(Saved entries)
# # #

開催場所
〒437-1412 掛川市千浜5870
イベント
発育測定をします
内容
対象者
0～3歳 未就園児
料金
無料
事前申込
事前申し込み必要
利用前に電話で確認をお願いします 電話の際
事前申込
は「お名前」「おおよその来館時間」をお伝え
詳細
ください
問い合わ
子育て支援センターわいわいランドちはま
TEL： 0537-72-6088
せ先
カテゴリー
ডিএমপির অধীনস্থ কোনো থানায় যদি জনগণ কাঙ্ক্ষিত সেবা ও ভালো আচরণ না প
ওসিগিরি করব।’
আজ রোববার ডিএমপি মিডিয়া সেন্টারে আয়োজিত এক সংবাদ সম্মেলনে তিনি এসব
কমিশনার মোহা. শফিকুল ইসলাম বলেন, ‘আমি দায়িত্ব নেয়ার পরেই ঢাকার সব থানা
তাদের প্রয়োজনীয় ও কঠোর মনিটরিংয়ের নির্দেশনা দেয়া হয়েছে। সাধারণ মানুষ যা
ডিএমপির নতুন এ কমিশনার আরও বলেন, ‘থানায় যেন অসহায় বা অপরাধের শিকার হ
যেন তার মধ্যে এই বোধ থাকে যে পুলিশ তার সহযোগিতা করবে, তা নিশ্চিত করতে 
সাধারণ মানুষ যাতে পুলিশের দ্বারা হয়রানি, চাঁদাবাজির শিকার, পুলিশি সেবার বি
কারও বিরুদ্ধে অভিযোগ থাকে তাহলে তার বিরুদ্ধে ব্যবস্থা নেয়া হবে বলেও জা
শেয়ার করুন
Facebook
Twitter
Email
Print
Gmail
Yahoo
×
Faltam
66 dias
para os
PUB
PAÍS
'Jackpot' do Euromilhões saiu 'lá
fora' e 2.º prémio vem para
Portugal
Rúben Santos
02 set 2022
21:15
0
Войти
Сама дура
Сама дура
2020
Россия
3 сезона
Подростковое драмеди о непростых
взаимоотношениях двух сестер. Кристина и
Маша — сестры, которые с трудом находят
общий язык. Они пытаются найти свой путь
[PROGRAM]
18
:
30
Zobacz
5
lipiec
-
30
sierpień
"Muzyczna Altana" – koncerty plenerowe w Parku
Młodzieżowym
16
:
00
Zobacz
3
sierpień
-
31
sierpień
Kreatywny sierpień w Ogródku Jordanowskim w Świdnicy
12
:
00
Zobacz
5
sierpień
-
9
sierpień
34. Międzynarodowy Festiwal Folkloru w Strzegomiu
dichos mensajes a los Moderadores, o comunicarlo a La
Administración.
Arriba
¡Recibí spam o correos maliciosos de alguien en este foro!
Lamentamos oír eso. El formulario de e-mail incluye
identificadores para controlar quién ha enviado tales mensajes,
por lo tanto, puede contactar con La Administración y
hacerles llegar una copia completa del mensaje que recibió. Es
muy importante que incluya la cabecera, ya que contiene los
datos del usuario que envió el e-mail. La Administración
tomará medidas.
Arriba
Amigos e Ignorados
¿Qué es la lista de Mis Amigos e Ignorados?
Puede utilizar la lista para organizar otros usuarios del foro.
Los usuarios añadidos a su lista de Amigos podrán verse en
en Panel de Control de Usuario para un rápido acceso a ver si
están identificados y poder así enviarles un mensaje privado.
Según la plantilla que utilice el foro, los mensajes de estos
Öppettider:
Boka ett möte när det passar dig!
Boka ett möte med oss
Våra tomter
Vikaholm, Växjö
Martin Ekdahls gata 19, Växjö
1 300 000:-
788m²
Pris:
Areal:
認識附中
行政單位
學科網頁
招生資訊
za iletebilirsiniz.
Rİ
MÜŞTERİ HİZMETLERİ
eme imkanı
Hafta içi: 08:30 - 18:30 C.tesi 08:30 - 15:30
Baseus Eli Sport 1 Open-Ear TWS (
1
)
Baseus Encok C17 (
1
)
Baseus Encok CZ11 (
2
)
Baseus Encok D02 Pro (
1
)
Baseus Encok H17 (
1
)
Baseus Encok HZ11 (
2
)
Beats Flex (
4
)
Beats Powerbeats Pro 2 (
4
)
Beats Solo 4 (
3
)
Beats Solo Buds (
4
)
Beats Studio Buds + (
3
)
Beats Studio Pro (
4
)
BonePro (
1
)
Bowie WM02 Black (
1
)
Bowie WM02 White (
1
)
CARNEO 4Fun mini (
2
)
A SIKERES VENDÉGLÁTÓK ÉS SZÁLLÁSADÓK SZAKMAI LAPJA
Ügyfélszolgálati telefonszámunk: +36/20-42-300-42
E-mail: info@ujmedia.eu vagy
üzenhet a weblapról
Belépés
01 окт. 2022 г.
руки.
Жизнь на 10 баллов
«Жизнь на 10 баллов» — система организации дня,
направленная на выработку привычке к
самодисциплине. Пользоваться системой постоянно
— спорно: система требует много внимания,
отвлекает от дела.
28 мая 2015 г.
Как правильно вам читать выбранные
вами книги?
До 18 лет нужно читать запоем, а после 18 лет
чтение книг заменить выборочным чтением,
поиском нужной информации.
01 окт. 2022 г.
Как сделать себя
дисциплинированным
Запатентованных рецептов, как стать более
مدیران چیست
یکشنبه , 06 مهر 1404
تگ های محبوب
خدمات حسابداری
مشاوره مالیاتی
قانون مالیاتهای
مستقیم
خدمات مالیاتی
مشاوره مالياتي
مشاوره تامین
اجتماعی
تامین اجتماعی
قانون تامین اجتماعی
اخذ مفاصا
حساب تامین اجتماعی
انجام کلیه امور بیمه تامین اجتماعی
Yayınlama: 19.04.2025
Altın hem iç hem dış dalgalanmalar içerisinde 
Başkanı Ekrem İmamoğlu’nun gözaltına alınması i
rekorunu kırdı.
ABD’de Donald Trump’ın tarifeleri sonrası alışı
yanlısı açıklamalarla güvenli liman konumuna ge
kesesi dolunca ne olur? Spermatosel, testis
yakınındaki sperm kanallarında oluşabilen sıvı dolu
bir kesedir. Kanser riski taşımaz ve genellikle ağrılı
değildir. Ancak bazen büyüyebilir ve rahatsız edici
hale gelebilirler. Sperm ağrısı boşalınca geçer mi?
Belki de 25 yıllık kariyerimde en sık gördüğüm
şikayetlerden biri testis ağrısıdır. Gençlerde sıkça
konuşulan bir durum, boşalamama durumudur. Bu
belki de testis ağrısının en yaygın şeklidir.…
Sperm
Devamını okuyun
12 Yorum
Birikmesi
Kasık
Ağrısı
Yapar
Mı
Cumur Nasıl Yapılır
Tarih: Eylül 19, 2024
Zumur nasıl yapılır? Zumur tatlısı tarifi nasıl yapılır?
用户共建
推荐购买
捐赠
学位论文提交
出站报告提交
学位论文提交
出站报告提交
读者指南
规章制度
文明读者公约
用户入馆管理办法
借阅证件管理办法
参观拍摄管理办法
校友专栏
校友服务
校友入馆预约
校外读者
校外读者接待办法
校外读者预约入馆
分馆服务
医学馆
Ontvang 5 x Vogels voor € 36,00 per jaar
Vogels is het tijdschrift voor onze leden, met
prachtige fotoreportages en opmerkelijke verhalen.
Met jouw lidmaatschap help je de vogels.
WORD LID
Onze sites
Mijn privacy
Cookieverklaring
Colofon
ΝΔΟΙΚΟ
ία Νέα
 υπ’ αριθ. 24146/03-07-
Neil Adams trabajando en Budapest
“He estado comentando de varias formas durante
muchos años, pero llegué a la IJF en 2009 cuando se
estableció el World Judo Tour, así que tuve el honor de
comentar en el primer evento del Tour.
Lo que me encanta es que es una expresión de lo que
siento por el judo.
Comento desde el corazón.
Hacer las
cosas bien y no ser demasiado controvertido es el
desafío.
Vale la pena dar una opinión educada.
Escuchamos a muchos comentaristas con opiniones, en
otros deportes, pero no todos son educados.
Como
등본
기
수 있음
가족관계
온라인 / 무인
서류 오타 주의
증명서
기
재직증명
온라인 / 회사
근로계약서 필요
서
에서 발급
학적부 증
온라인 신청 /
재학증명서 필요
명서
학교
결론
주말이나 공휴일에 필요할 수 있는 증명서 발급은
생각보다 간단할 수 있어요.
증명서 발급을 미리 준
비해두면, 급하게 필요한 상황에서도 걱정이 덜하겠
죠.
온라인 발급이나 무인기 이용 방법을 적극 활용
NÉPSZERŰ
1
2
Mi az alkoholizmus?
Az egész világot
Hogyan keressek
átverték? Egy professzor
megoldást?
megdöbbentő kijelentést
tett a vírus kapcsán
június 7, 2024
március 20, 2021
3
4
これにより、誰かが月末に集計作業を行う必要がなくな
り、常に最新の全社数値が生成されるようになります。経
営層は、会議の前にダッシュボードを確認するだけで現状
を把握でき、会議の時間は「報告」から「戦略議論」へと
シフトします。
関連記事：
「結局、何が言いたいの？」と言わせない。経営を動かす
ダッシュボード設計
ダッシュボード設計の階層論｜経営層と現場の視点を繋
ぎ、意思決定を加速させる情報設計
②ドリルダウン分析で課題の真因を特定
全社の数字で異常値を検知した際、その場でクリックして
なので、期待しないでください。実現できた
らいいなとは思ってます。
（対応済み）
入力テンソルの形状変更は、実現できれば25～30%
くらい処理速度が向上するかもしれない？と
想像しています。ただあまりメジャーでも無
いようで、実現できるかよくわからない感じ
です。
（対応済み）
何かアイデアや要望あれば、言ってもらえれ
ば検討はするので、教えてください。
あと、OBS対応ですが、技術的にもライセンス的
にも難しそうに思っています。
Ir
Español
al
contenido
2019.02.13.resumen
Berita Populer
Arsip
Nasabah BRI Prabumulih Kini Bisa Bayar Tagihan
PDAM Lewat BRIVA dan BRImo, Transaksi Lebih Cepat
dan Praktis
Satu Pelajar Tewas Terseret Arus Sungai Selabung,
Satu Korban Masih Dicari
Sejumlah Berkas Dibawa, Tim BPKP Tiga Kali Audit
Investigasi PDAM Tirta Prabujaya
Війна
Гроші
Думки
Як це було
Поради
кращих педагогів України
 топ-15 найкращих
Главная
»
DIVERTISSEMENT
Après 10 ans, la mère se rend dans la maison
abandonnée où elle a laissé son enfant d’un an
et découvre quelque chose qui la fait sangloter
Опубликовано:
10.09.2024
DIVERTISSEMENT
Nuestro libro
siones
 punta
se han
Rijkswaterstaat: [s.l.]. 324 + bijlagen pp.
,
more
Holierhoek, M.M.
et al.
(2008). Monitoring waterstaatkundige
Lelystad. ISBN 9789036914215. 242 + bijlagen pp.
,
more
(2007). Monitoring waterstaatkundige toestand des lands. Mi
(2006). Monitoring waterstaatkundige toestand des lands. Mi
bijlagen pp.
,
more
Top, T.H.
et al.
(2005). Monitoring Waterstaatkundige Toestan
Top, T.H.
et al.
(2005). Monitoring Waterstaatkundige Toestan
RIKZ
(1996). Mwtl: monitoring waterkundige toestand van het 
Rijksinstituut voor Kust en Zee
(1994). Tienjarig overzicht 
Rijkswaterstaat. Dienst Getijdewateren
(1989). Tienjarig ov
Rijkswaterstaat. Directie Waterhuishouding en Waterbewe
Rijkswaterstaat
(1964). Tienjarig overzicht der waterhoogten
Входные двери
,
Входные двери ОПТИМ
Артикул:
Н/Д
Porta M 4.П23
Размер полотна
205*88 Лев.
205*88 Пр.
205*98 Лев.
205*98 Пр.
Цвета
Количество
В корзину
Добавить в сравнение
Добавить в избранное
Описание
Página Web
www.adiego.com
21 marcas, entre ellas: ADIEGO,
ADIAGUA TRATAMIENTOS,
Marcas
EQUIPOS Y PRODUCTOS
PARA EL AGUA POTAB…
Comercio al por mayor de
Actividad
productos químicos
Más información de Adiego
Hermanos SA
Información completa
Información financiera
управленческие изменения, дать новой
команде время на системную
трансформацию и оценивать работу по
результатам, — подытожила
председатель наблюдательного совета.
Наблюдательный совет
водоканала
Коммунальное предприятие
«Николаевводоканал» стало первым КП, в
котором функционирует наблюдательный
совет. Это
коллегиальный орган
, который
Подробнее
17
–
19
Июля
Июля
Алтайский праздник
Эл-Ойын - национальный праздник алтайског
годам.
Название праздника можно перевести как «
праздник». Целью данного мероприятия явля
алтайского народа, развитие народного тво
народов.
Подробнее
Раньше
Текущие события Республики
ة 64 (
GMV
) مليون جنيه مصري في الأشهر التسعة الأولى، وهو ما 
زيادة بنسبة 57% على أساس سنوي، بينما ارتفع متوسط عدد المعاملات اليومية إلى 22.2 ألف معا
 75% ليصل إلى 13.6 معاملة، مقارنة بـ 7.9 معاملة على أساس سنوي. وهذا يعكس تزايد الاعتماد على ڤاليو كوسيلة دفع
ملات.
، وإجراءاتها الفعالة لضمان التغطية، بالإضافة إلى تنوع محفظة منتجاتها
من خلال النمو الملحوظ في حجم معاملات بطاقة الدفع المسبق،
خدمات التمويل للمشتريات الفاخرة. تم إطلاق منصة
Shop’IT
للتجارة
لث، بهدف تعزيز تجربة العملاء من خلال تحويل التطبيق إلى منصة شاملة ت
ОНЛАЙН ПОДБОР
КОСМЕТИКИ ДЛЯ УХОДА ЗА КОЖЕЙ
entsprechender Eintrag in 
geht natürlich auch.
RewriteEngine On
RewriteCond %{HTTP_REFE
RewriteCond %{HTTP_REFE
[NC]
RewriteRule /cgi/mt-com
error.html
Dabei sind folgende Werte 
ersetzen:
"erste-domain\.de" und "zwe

# # #

• **The problem**
In the data, locate every line containing the string "Жизнь" and copy each one out in full. Case counts.

• **Response**
Жизнь на 10 баллов
«Жизнь на 10 баллов» — система организации дня,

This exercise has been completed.